In the switching system 205, the PCM data at 64 kbps is switched in the switching unit 205a, converted into analog signals in the PCM processing unit 205b, then outputted to the modem 206.
Whereby, the analog signals inputted to the modem 206 are converted into digital data at 1200 bps and outputted to the personal computer 207.
When data signals are transmitted from the personal computer 207 to the personal computer 201, digital data at 1200 bps outputted as communication data from the personal computer 207 are converted into analog signals in the modem 206, then outputted to the switching system 205.
In the PCM processing unit 205b in the switching system 205, the analog data signals inputted from the modem 206 are converted into digital data at 64 kbps, switched in the switching unit 205a, then outputted to the PHS base station 204 as line signals on four channels along with another line signals not shown.
In the PHS base station 204, the inputted digital data at 64 kbps is compressed into ADPCM data at 32 kbps in the ADPCM processing unit 204c, multiplexed in a time-division fashion along with signals on the other three channels in the time division multiplexing/demultiplexing unit 204b, then transmitted from the transmitting/receiving unit 204a to the PHS terminal 203 over the radio line 208.
In the PHS terminal 203, the received data (at a transmission speed of 32 kbps) from the PHS base station 204 is expanded to data at 64 kbps in the ADPCM processing unit 203c, converted into analog signals in the PCM processing unit 203b, then outputted to the modem 202.
In the modem 202, the analog signals from the PCM terminal 203 are converted into digital signals at 1200 bps, outputted as data signals from the personal computer 207 to the personal computer 202, whereby personal computer communication is established.
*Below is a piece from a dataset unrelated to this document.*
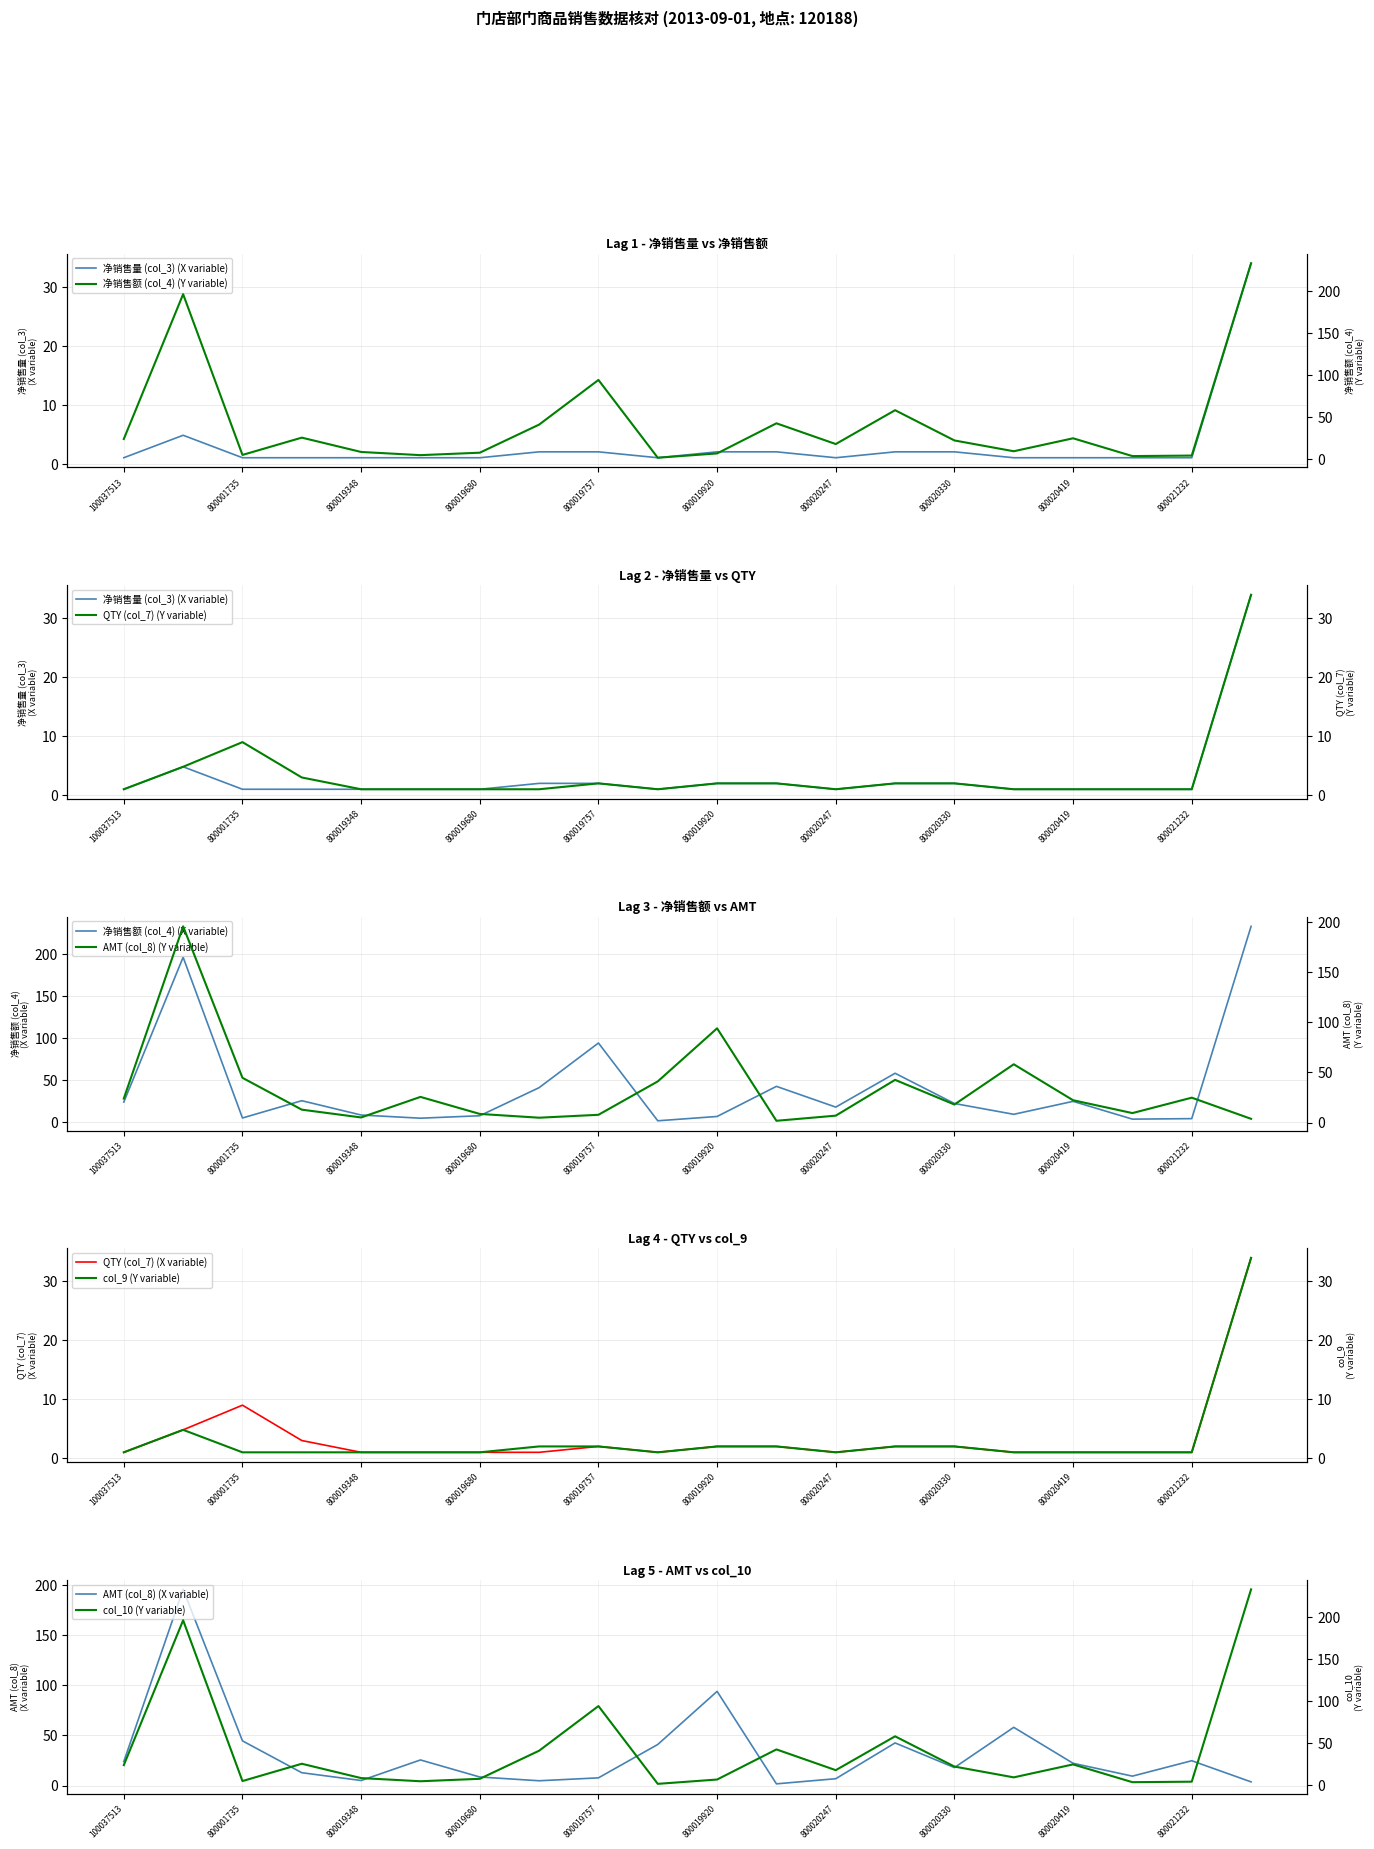

Rank the series by their maximum value, from lowest to highest.

净销售量 (col_3), QTY (col_7), col_9, AMT (col_8), 净销售额 (col_4), col_10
Incidentally, when voice signals are received by the PHS terminal 203 in the case of normal voice communication using the communication modem shown in FIG. 18, the voice signals from the terminal apparatus not shown other than the PHS terminal 203 is received by the PHS terminal 203 via the switching system 205 and the PHS base station 204 over the radio line 208 similarly to the digital data from the PCM processing unit 205b in the switching system 205 in the case of the above personal computer communication. In the PHS terminal 203, analog signals amplified by the amplifying unit 203a are outputted to a speaker not shown so as to be regenerated.
When voice signals are transmitted from the PHS terminal 203, the voice signals which are analog signals inputted through a microphone not shown provided in the PHS terminal 203 are converted into digital voice signals at 32 kbps to be transmitted similarly to the analog signals from the modem 202 in the case of the above personal computer communication, then transmitted to a desired terminal apparatus via the PHS base station 204 and the switching system 205 similarly to the above data communication.
When data communication such as personal computer communication is implemented in the radio communication system as shown in FIG. 18, data outputted from the personal computers 201 and 207 are handled simultaneously with digitized voice data at 32 kbps on the radio line 208 although a transmission speed of the data from the personal computer 201 and 207 is 1200 bps.
More specifically, when a personal computer communication is implemented between the personal computer 201 and the personal computer 207, one communication channel is occupied by this personal computer communication. In consequence, although it is possible to transmit data at 32 kbits per one second, for example, the transmitted data is of 1200 bits as actual data. This means that the data communication is in a capacity thirty times an actual communication capacity, which leads to a low efficiency of utilization of the line.
As shown in FIG. 20, the control data transmitted and received over the control channel has less information quantity than the communication data. If transmitted at a transmission speed of 32 kbps, the control data is transmitted and received intermittently, which also leads to a low efficiency of utilization of the line.